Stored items
• • • • •
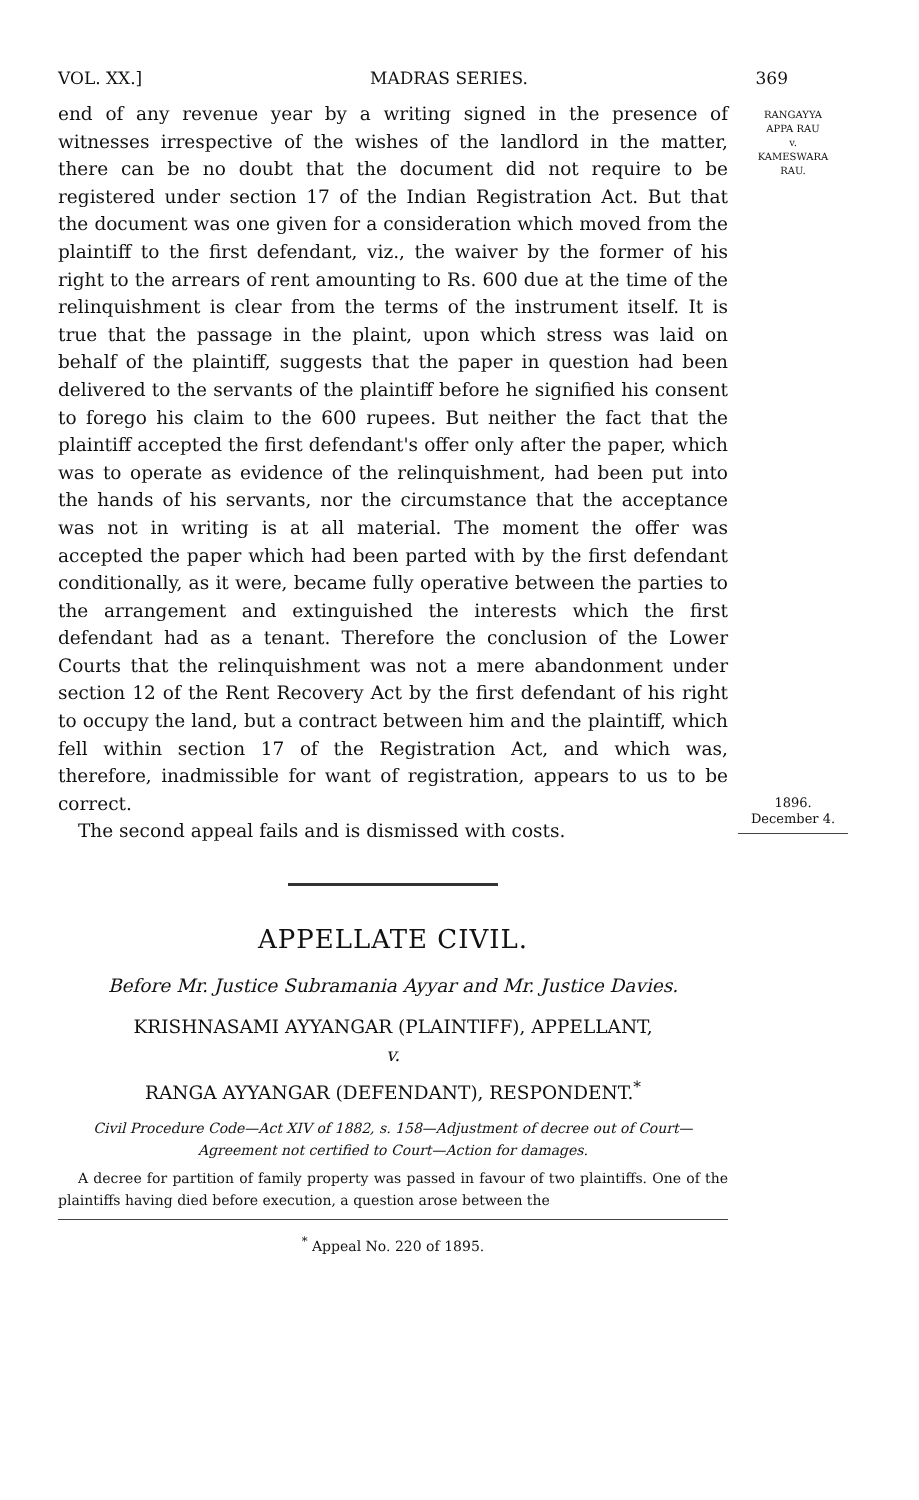VOL. XX.] MADRAS SERIES. 369
RANGAYYA
APPA RAU
v.
KAMESWARA
RAU.
1896.
December 4.
end of any revenue year by a writing signed in the presence of witnesses irrespective of the wishes of the landlord in the matter, there can be no doubt that the document did not require to be registered under section 17 of the Indian Registration Act. But that the document was one given for a consideration which moved from the plaintiff to the first defendant, viz., the waiver by the former of his right to the arrears of rent amounting to Rs. 600 due at the time of the relinquishment is clear from the terms of the instrument itself. It is true that the passage in the plaint, upon which stress was laid on behalf of the plaintiff, suggests that the paper in question had been delivered to the servants of the plaintiff before he signified his consent to forego his claim to the 600 rupees. But neither the fact that the plaintiff accepted the first defendant's offer only after the paper, which was to operate as evidence of the relinquishment, had been put into the hands of his servants, nor the circumstance that the acceptance was not in writing is at all material. The moment the offer was accepted the paper which had been parted with by the first defendant conditionally, as it were, became fully operative between the parties to the arrangement and extinguished the interests which the first defendant had as a tenant. Therefore the conclusion of the Lower Courts that the relinquishment was not a mere abandonment under section 12 of the Rent Recovery Act by the first defendant of his right to occupy the land, but a contract between him and the plaintiff, which fell within section 17 of the Registration Act, and which was, therefore, inadmissible for want of registration, appears to us to be correct.
The second appeal fails and is dismissed with costs.
APPELLATE CIVIL.
Before Mr. Justice Subramania Ayyar and Mr. Justice Davies.
KRISHNASAMI AYYANGAR (PLAINTIFF), APPELLANT,
v.
RANGA AYYANGAR (DEFENDANT), RESPONDENT.<sup>*</sup>
Civil Procedure Code—Act XIV of 1882, s. 158—Adjustment of decree out of Court—Agreement not certified to Court—Action for damages.
A decree for partition of family property was passed in favour of two plaintiffs. One of the plaintiffs having died before execution, a question arose between the
<sup>*</sup> Appeal No. 220 of 1895.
• • • • •
◆ **Your instructions**: Copy out, from the records above, every line that holds the string "AYYANGAR".

◆ **Reply**:
KRISHNASAMI AYYANGAR (PLAINTIFF), APPELLANT,
RANGA AYYANGAR (DEFENDANT), RESPONDENT.<sup>*</sup>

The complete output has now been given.